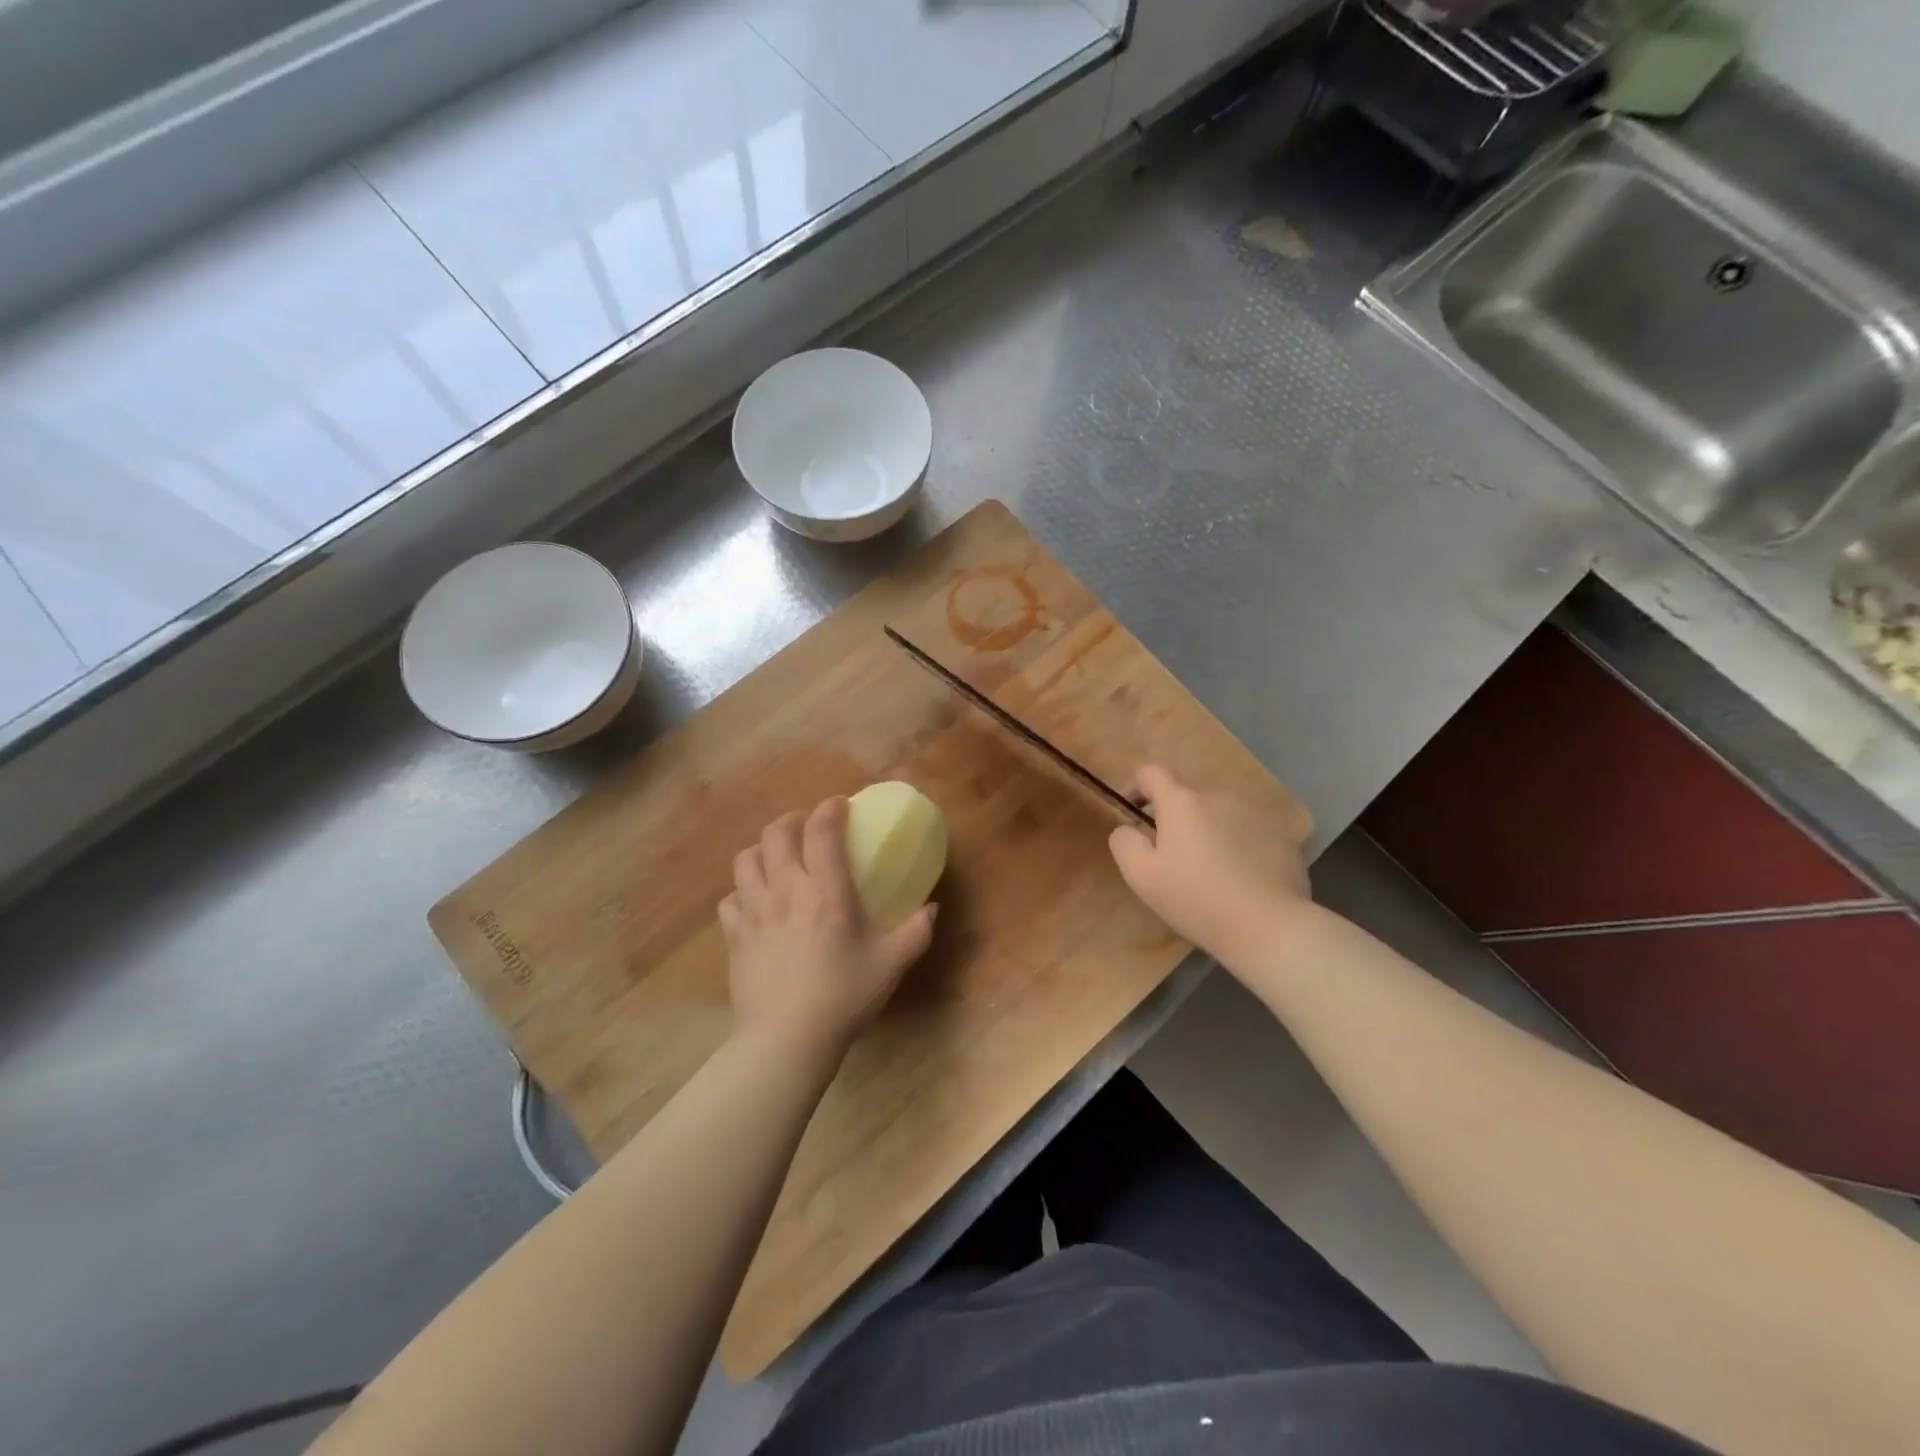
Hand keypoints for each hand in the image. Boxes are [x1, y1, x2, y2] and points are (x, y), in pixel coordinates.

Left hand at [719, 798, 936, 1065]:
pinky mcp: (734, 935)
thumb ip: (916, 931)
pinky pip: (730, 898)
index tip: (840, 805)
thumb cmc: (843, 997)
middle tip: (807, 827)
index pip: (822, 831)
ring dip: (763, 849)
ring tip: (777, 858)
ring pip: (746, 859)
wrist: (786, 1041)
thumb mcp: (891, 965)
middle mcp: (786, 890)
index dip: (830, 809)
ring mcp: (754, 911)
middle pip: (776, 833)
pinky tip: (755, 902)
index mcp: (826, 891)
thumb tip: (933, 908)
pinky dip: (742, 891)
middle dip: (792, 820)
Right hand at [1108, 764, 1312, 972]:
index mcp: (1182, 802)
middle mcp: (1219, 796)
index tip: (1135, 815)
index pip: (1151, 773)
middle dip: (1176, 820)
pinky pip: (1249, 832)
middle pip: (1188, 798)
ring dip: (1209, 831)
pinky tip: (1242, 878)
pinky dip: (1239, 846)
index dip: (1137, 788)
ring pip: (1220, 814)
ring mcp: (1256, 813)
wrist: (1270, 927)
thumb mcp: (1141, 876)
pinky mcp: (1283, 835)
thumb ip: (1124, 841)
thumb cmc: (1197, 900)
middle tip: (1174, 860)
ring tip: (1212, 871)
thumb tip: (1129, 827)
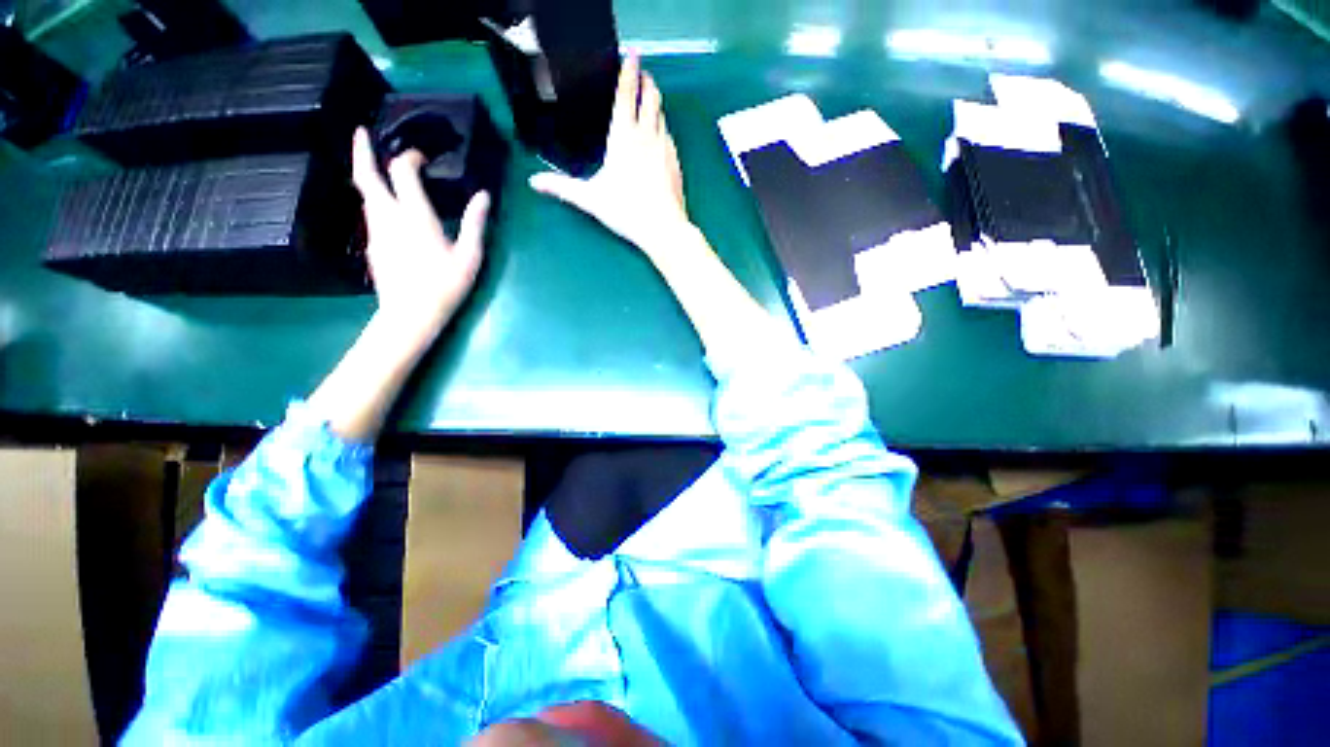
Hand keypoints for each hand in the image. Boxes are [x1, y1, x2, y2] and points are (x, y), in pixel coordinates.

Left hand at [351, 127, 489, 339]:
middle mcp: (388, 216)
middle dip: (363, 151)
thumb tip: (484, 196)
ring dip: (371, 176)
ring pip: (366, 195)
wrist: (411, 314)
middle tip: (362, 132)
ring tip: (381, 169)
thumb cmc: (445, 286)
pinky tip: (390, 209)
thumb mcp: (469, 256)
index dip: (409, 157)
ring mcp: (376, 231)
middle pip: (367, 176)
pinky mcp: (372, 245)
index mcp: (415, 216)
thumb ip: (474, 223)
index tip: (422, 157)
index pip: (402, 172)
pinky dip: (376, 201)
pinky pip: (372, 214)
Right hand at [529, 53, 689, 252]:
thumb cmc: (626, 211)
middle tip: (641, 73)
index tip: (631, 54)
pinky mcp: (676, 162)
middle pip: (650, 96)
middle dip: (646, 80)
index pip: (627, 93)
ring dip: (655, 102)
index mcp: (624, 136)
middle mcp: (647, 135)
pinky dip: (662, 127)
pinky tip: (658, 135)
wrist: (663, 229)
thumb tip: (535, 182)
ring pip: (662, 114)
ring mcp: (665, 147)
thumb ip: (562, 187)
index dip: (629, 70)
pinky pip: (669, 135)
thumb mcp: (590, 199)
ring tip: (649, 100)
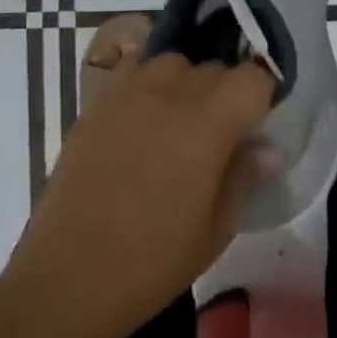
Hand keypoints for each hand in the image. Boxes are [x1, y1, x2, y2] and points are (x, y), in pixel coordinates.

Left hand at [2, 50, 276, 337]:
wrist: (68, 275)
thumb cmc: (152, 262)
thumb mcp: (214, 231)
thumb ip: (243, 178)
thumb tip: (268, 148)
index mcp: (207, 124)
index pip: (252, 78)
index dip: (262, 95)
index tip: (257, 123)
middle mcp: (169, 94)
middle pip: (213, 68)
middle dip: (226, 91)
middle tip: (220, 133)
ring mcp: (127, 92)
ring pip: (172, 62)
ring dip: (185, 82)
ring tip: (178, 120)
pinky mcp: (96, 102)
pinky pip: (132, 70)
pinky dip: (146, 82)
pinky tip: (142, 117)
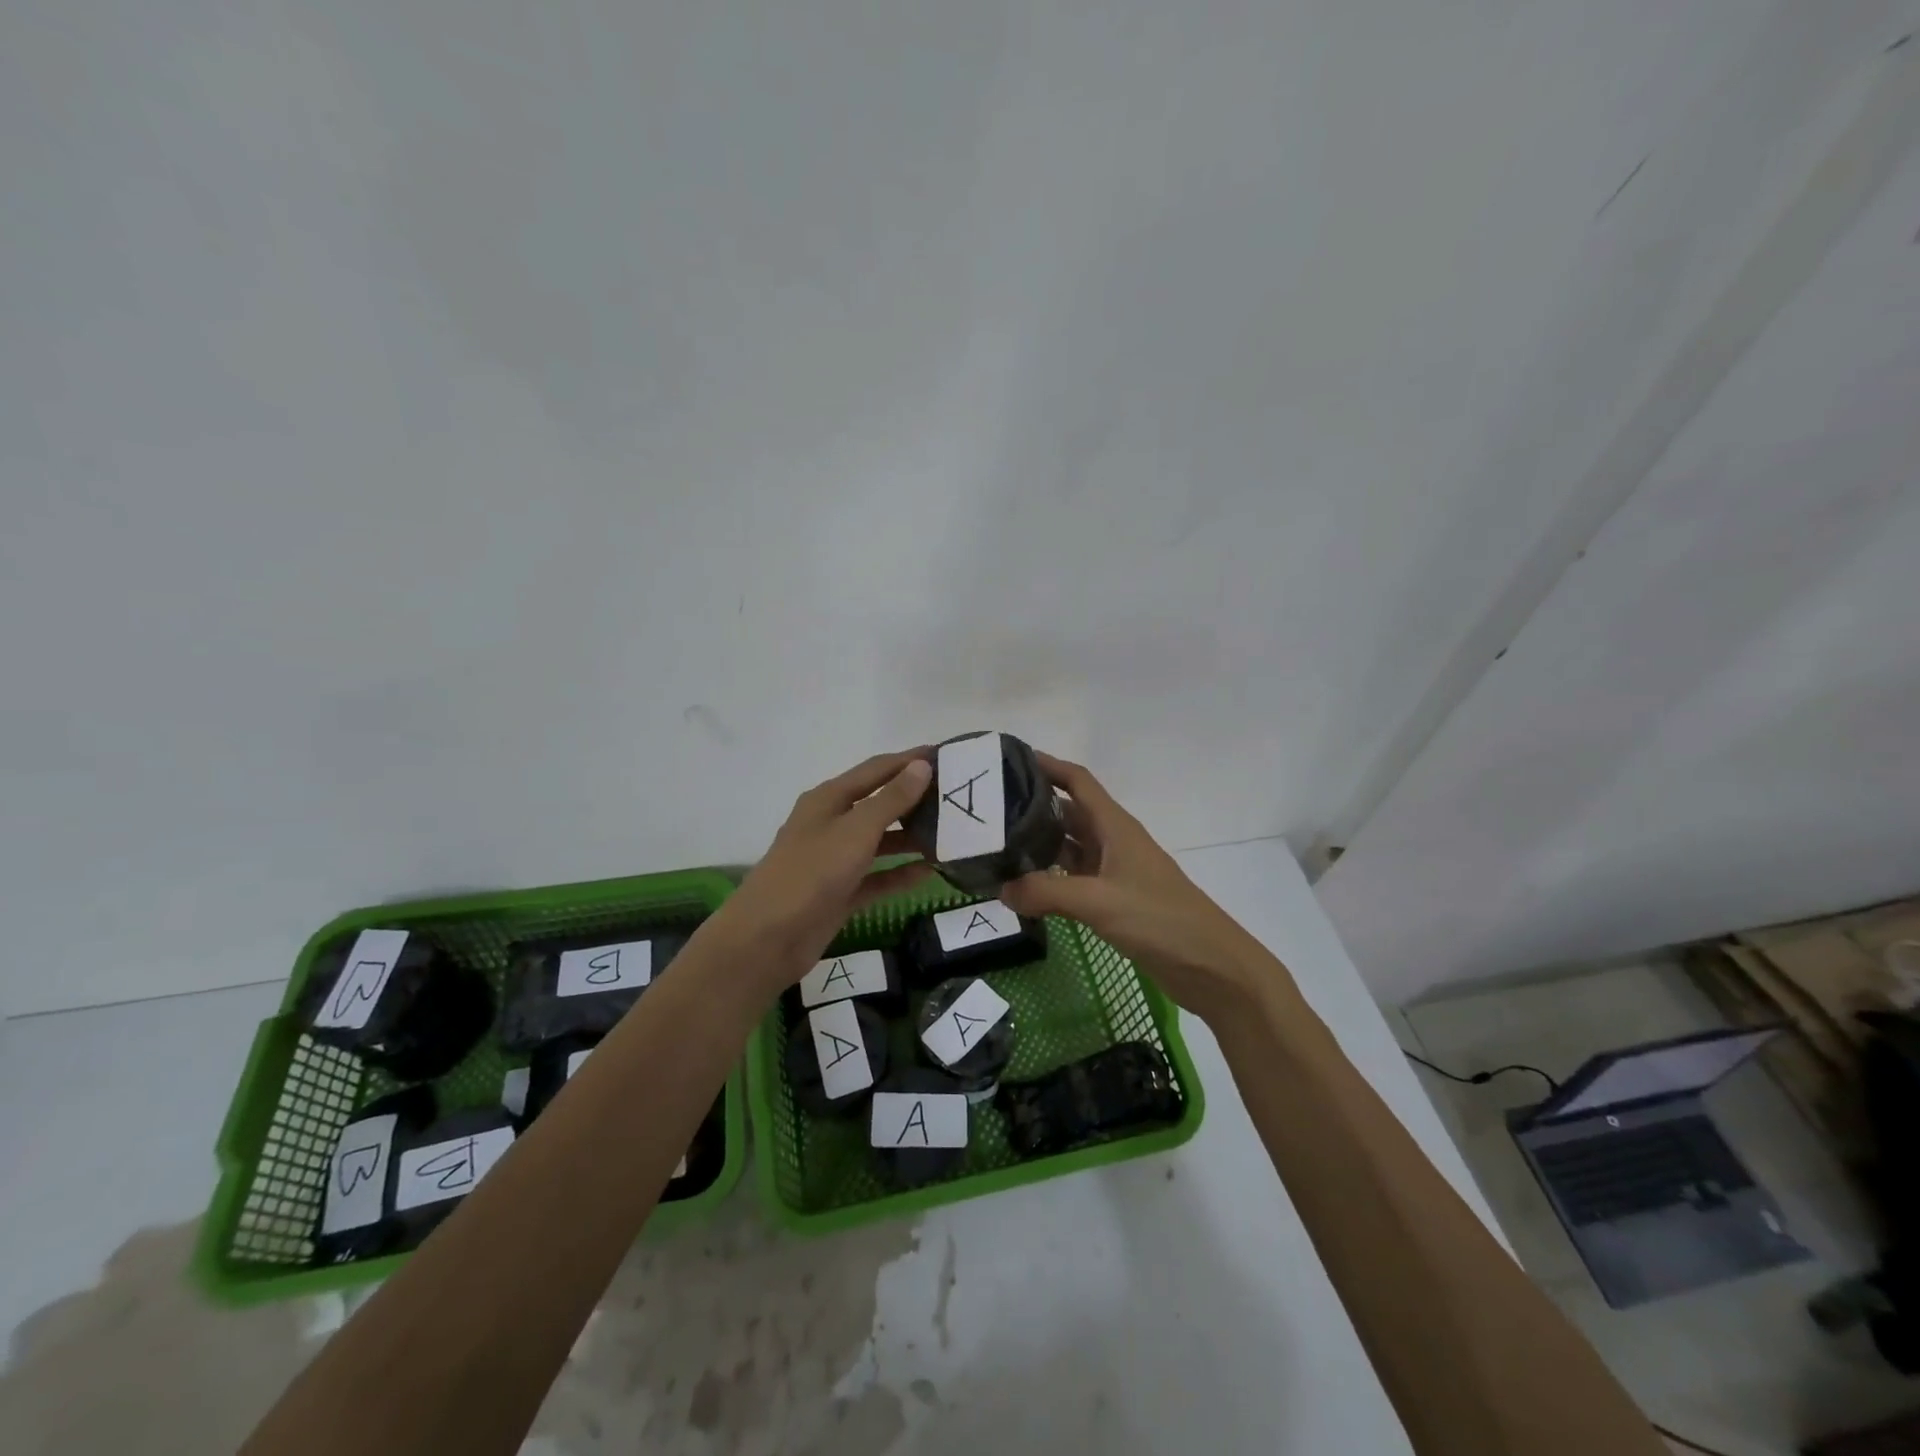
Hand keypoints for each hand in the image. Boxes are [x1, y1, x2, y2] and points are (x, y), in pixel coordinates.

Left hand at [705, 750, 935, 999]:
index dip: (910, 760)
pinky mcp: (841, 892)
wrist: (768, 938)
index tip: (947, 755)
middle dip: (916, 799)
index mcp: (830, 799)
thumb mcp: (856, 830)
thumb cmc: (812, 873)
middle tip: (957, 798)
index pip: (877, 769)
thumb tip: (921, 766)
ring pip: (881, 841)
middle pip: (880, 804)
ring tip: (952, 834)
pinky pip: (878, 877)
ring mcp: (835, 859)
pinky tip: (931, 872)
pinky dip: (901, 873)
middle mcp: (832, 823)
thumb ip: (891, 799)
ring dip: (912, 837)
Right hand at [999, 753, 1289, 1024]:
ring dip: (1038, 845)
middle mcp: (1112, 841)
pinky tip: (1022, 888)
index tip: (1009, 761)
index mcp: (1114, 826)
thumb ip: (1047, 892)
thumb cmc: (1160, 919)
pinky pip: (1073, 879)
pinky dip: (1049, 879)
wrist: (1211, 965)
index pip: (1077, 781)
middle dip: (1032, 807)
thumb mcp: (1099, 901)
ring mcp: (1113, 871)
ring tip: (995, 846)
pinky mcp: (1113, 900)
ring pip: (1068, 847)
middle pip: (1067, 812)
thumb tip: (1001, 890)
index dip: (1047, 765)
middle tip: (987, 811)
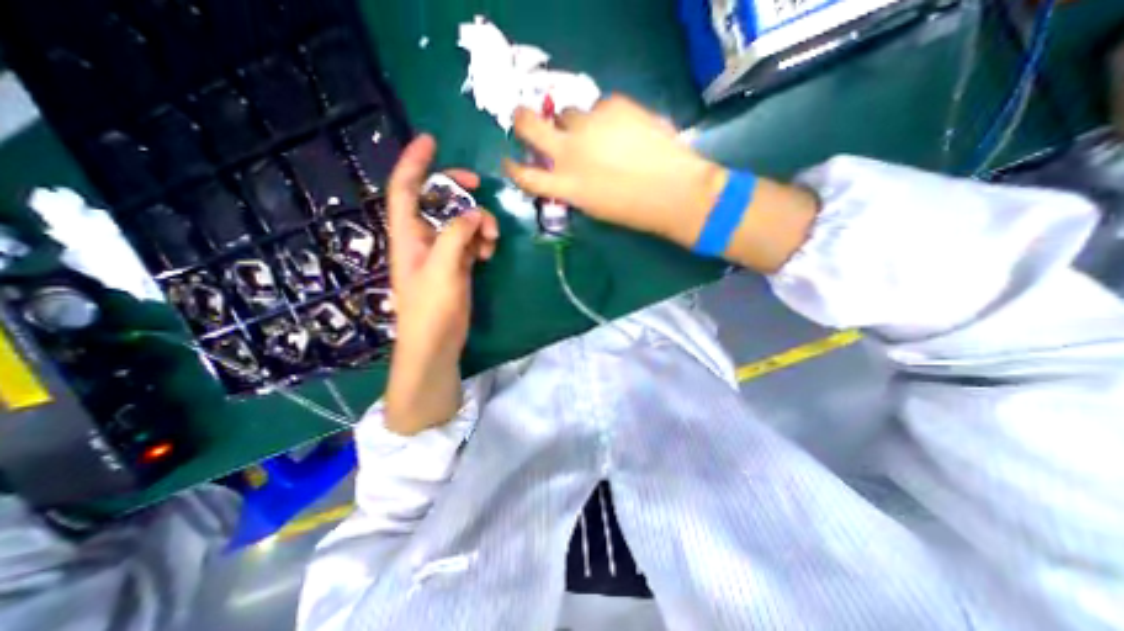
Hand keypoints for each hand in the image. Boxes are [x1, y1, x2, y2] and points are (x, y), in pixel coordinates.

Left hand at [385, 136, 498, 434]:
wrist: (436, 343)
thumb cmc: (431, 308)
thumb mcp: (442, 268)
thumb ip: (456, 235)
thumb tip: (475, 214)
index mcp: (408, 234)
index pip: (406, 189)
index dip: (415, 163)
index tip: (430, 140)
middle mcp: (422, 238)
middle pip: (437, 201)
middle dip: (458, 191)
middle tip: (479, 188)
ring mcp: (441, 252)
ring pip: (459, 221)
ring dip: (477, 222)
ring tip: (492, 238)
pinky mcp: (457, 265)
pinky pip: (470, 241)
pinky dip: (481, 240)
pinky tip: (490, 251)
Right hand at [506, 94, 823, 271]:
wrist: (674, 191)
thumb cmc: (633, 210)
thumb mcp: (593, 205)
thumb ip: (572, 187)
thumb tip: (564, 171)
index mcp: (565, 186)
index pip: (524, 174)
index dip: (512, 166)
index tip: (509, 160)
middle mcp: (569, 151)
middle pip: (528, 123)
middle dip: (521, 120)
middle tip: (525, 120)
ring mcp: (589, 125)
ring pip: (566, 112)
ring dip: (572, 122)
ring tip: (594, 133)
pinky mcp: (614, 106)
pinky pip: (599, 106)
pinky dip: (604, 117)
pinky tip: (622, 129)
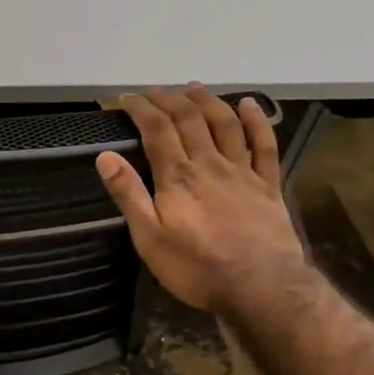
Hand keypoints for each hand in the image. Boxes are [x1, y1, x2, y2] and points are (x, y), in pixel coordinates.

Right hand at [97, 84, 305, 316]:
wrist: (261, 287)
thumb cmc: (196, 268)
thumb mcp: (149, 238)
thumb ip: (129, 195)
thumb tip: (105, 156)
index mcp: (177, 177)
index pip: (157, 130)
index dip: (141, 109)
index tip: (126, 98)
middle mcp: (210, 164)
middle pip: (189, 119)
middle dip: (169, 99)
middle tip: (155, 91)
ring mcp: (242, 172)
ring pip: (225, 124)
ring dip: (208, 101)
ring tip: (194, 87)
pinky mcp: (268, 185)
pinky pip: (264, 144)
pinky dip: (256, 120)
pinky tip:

————

## WHAT TO WORK ON:
Count, in the records above, the lines that contain the word "Left"; the answer is that number alone.

## FINISHED EXERCISE:
5